CIUDAD GUZMAN, Mexico – Mexico, already the world's third-largest exporter of blueberries, raspberries, blackberries and strawberries, is looking for ways to get U.S. consumers to throw more fresh blueberries into the pancake batter and heap more raspberries onto their fruit salads.
As long as U.S. and other foreign consumers wolf down berries, Mexican proponents of the industry say, the surge will continue. That's more than just an agricultural oddity in a land better-known for fields of blue-green agave and patches of cactus.
The industry, which didn't exist less than two decades ago, employs more than 100,000 people and reaps nearly $1 billion a year. And it's still emerging from its adolescence.

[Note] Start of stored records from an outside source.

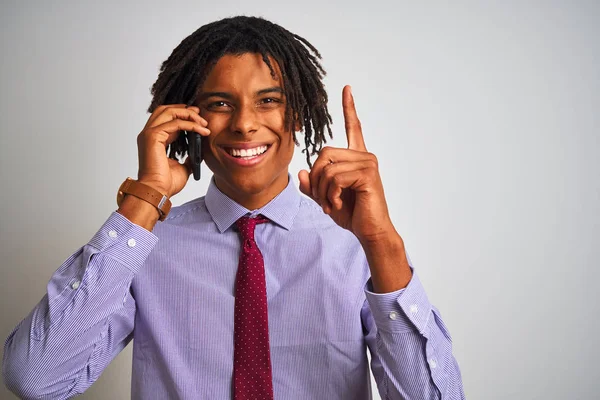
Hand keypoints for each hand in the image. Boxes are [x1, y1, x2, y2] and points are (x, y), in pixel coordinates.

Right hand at [136, 105, 209, 196]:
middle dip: (184, 110)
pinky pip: (175, 123)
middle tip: (200, 114)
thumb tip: (197, 154)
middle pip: (165, 110)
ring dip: (188, 115)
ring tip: (203, 123)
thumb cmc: (166, 183)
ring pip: (169, 112)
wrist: (158, 192)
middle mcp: (149, 134)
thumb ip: (188, 158)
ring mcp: (149, 134)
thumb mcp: (182, 167)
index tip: (197, 117)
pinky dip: (190, 124)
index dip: (182, 114)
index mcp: (155, 139)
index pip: (166, 117)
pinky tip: (201, 130)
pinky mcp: (153, 136)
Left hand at [299, 86, 393, 243]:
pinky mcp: (368, 173)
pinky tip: (336, 204)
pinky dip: (329, 194)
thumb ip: (313, 185)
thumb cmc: (352, 214)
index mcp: (356, 158)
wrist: (369, 231)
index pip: (353, 127)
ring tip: (330, 204)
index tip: (346, 88)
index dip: (349, 108)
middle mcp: (364, 156)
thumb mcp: (325, 198)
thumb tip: (303, 171)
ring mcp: (368, 163)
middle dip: (316, 179)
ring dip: (322, 190)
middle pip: (324, 153)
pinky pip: (335, 177)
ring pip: (327, 167)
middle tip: (322, 199)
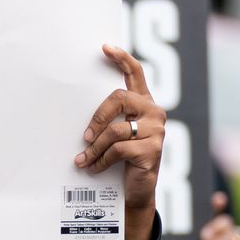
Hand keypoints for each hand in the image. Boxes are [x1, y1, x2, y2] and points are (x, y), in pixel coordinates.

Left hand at [77, 46, 166, 239]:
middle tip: (84, 136)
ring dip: (94, 147)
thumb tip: (82, 117)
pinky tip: (93, 168)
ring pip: (116, 130)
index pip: (136, 74)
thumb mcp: (117, 135)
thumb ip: (110, 120)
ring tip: (84, 159)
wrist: (136, 192)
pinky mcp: (152, 150)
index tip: (105, 48)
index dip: (122, 59)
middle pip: (120, 98)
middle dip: (98, 116)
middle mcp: (154, 113)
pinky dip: (101, 160)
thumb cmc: (123, 160)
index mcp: (145, 104)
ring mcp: (156, 131)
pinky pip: (118, 150)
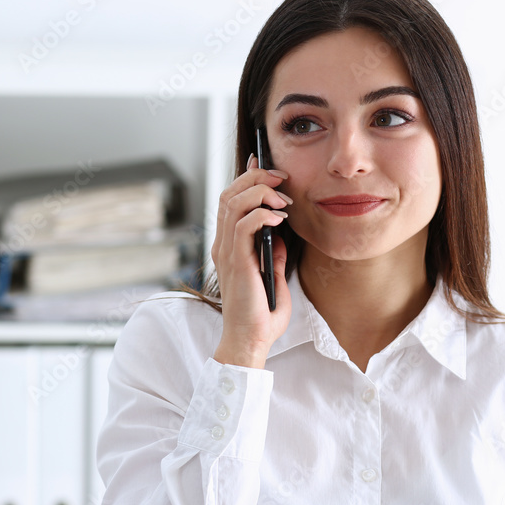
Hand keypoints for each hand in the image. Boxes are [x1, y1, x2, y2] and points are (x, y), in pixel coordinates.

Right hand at [210, 153, 292, 368]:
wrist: (249, 341)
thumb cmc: (260, 315)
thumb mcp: (272, 276)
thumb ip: (272, 253)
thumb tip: (278, 233)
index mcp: (229, 246)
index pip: (232, 200)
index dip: (246, 177)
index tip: (265, 164)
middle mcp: (223, 244)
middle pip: (230, 192)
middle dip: (256, 177)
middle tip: (280, 178)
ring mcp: (226, 251)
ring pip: (233, 201)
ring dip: (260, 191)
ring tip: (282, 197)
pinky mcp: (235, 260)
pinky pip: (244, 224)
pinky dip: (262, 214)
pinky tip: (280, 219)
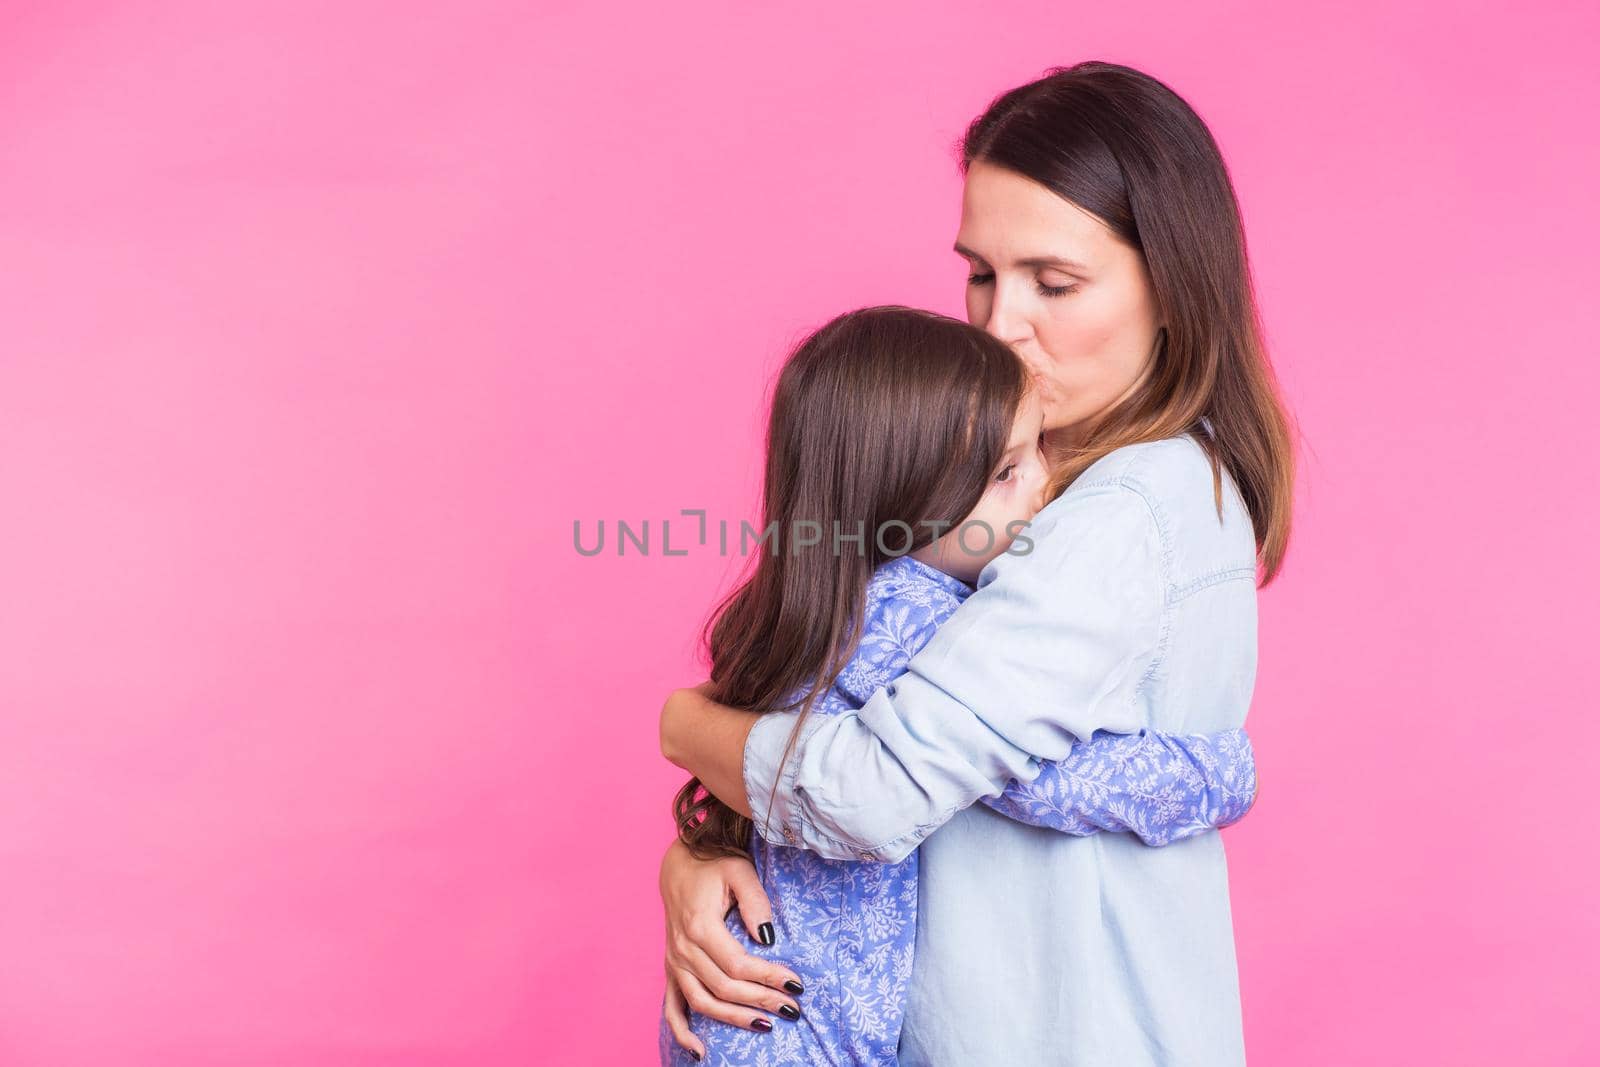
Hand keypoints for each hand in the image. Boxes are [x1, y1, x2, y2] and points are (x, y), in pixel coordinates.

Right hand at [659, 840, 803, 1056]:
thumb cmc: (713, 864)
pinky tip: (700, 1051)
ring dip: (734, 1019)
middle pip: (725, 987)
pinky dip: (682, 1031)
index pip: (739, 964)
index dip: (768, 978)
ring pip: (703, 1002)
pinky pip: (671, 1007)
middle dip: (761, 1001)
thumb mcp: (739, 871)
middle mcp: (683, 949)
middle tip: (793, 1009)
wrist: (679, 863)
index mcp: (700, 926)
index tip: (796, 984)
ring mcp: (674, 961)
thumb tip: (767, 937)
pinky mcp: (671, 968)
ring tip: (767, 1026)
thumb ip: (755, 902)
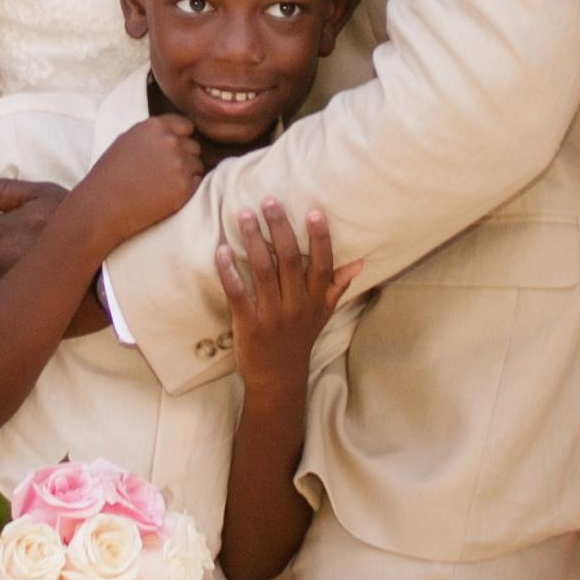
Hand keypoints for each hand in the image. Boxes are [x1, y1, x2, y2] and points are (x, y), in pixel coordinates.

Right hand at [75, 116, 211, 245]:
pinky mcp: (185, 188)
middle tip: (165, 171)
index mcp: (155, 126)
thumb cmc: (110, 173)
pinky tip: (166, 194)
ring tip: (163, 184)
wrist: (103, 205)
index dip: (180, 138)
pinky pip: (197, 183)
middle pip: (193, 146)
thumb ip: (153, 134)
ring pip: (197, 165)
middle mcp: (171, 142)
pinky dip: (186, 189)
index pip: (185, 126)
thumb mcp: (127, 140)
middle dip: (184, 156)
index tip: (173, 149)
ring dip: (186, 173)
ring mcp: (180, 165)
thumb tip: (174, 135)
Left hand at [221, 200, 347, 393]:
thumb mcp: (323, 315)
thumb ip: (337, 286)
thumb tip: (359, 261)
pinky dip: (228, 270)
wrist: (277, 379)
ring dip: (252, 240)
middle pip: (288, 261)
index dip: (319, 239)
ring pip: (262, 271)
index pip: (321, 265)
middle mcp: (296, 306)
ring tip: (245, 214)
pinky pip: (237, 292)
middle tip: (269, 200)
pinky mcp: (248, 323)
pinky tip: (221, 250)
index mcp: (315, 301)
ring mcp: (271, 315)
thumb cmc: (299, 340)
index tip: (313, 213)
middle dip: (279, 228)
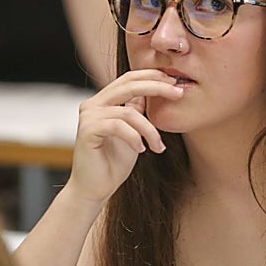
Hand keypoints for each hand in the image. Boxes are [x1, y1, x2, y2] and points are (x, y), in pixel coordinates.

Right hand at [66, 70, 181, 204]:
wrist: (95, 189)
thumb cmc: (113, 164)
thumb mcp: (133, 132)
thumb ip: (137, 112)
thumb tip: (152, 93)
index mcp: (104, 101)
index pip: (129, 78)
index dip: (152, 76)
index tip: (175, 83)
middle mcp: (93, 104)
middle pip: (129, 85)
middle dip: (157, 88)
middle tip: (178, 94)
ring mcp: (89, 116)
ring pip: (128, 112)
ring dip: (150, 130)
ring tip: (158, 146)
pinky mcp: (87, 130)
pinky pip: (118, 126)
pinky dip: (134, 138)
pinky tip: (141, 149)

"We're starting some huge growth," said Javier Trujillo Arriaga, Mexico's senior federal plant health director. "It's been spectacular, absolutely spectacular."
"It's likely the industry will employ 200,000 people in five years," said Mario Steta Gandara, former head of the National Association of Berry Exporters, a trade association that began only five years ago.
The story of Mexico's berry industry begins in distant lands — California and Chile — where fruit farmers encountered a number of difficulties ranging from water shortages to high shipping costs and inadequate access to migrant workers. So growers looked elsewhere.
Mexico's largest berry producer is Driscoll's, the California company. Its chief executive, Miles Reiter, a third-generation berry man, came to Mexico around 1995.
"A worker … in California invited Miles to a wedding in Jalisco in the middle of winter," Steta said. "He came, he saw the environment … and he wondered if it was not the right environment for berries."